Documentation ¶
Overview ¶
This package compiles graph files describing a non-deterministic automaton to a compact(ed) deterministic automaton.
Usage ccda [IN] OUT Compiles the input graph file IN and writes the automaton to OUT. If IN is omitted, the graph file is read from stdin.
ccda -R [-start] [-end] IN [FILE...] Reads the compact(ed) automaton from IN and rewrites FILE... to stout using the automaton as rewrite lexicon. If no files are given, the input is read from stdin.
Graph file syntax ¶
Lines starting with `#` are comments; empty lines are ignored. ¶
# State names # 0 denotes the initial state; there cannot be more than one initial state. # State names are strings without any whitespace. They cannot contain `@` and/or `\` # and cannot start with `_`. # Final states have to be marked using `#final NAME REWRITE`.
# Final states # To mark the state NAME final and set its rewrite string use: #final NAME final string data ...
# Transitions # Transitions denote transitions from a state to the next. # Use valid state name to reference different states. # To denote a transition from SRC state to DST state accepting EXPR # use: SRC DST EXPR # To denote an empty (automatic) transition from SRC to DST use: SRC DST # Note that any leading and/or subsequent whitespace around SRC, EXPR and DST # are ignored.
# Replacements (macros) # To denote the replacement of XXX with YYY in all EXPR use: #define XXX YYY
# Special symbols # The following symbols have a special meaning in EXPR: # - `.()[]*+?\` # To use any of the above symols literally in an expression, # you have to escape them using `\`. This includes symbols # in macros and within square brackets (`[...]`).
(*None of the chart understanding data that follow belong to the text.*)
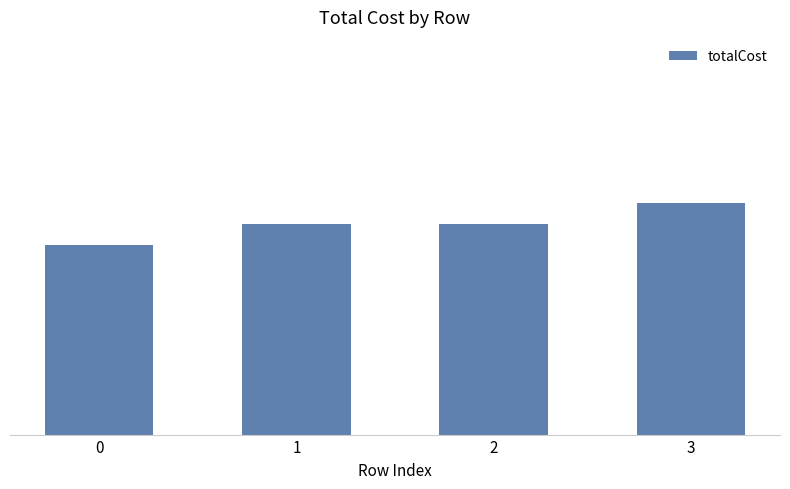

Does the chart contain any negative values?

No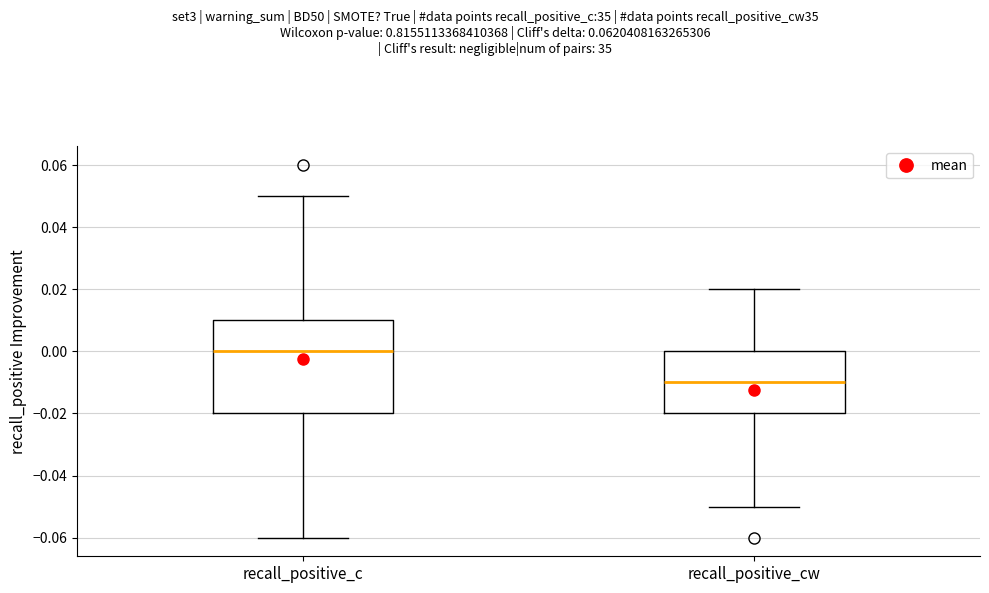

Reading left to right, transcribe this box plot: for each box, give where its median line is, the range the box spans, and where its two whiskers end, as read against the y-axis. The values are not printed on the chart, so give them approximately, as read against the axis.

recall_positive_c: median 0.00, box -0.02 to 0.01, whiskers -0.06 to 0.05
recall_positive_cw: median -0.01, box -0.02 to 0.00, whiskers -0.05 to 0.02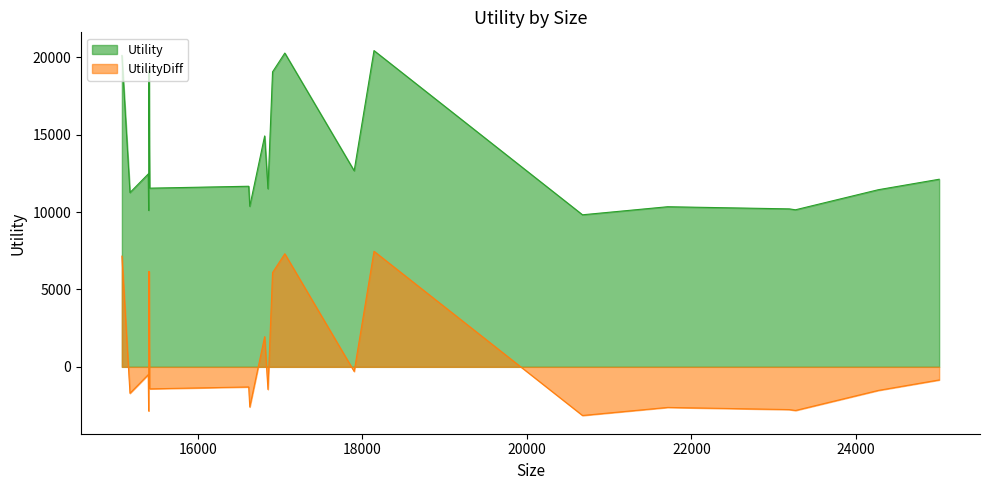

What is the maximum value shown in the chart?

20428.8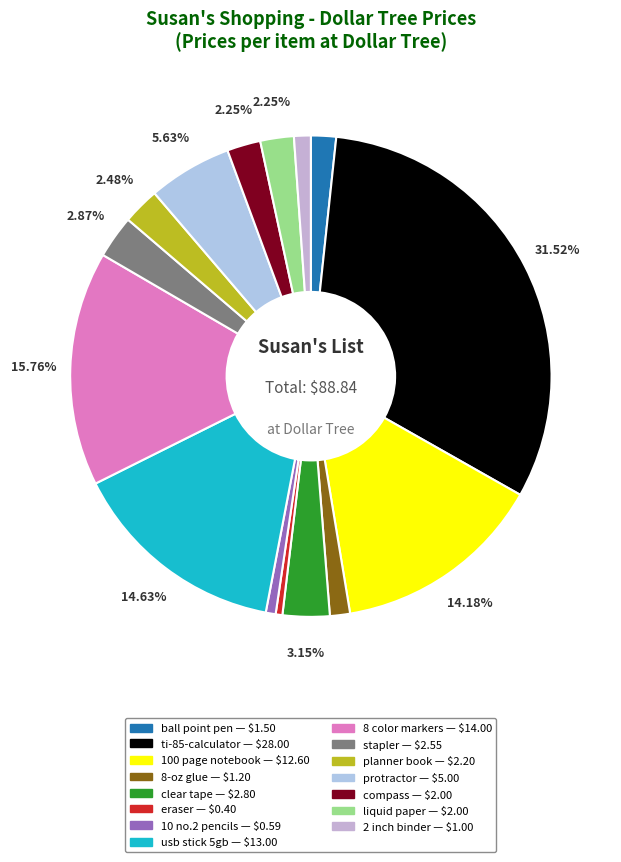

What is the ratio of the value at 2 inch binder to the value at clear tape?

0.4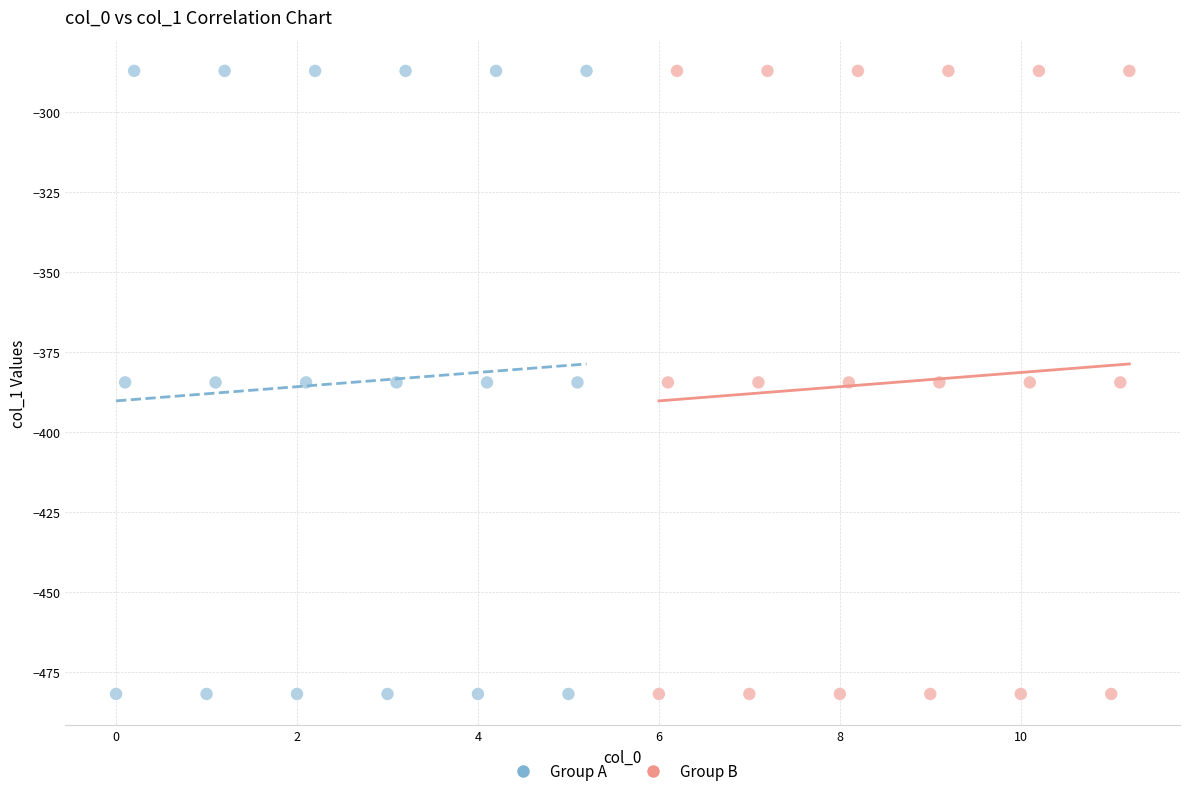

What are all the series names shown in the legend?

Group A, Group B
# Include graph files # To include the contents of another file use: #include /path/to/file
# Renaming state names # To rename state names (or parts of state names) use: #rename OLD NEW
################################################## # Expressions (assuming a final state named `1`) # ##################################################
# Character classes # Accepted language: A|B|...|Z|a|b|...|z 0 1 [A-Za-z]
# Negated character classes # Accepts any sequence of characters without a or b 0 1 [^ab]*
# Dot accepts anything # Accepts any sequence of characters. 0 1 .*
# One or more matches # Accepted language: (a|b|...|z)(a|b|...|z)* 0 1 ([a-z])+
# Zero or more matches # Accepted language: (a|b|...|z)* 0 1 [a-z]*
# Optional matches # Accepted language: (0|1|...|9)+(((.(0|1|...|9)+)|ε) 0 1 [0-9]+(.[0-9]+)?
# Combination of expressions # Accepted language: (abc)*(0|1|...|9)+ 0 1 (abc)*[0-9]+
# Empty transitions # Accepted language: (a|b|...|z)* 0 1 [a-z] 1 0 0 1
# Macros # Accepted language: (a|b|...|z)(0|1|...|9)+ #define <d> [0-9] #define <l> [a-z] 0 2 <l> 2 1 <d>+
# Dictionaries # Accepted language: abc|def 0 1 @dict @dict abc @dict def
# Accepted language: [0-9](abc|def) 0 1 [0-9]@dict @dict abc @dict def
# Accepted language: (abc|def)[0-9] 0 1 @dict[0-9] @dict abc @dict def
# Accepted language: (abc|def)ghi 0 1 (@dict)ghi @dict abc @dict def
# Escape syntax: # Accepted language: ([|])* 0 1 ([\[\]])*
# Escape sequences: # Accepted language: iä🦖 0 1 \x69\u00e4\U0001F996
# Unicode classes: # unicode classes can be used in [...] expression or direct in # normal expressions. use \pN to refer to the unicode class N or # \p{NAME} to refer to the unicode class NAME.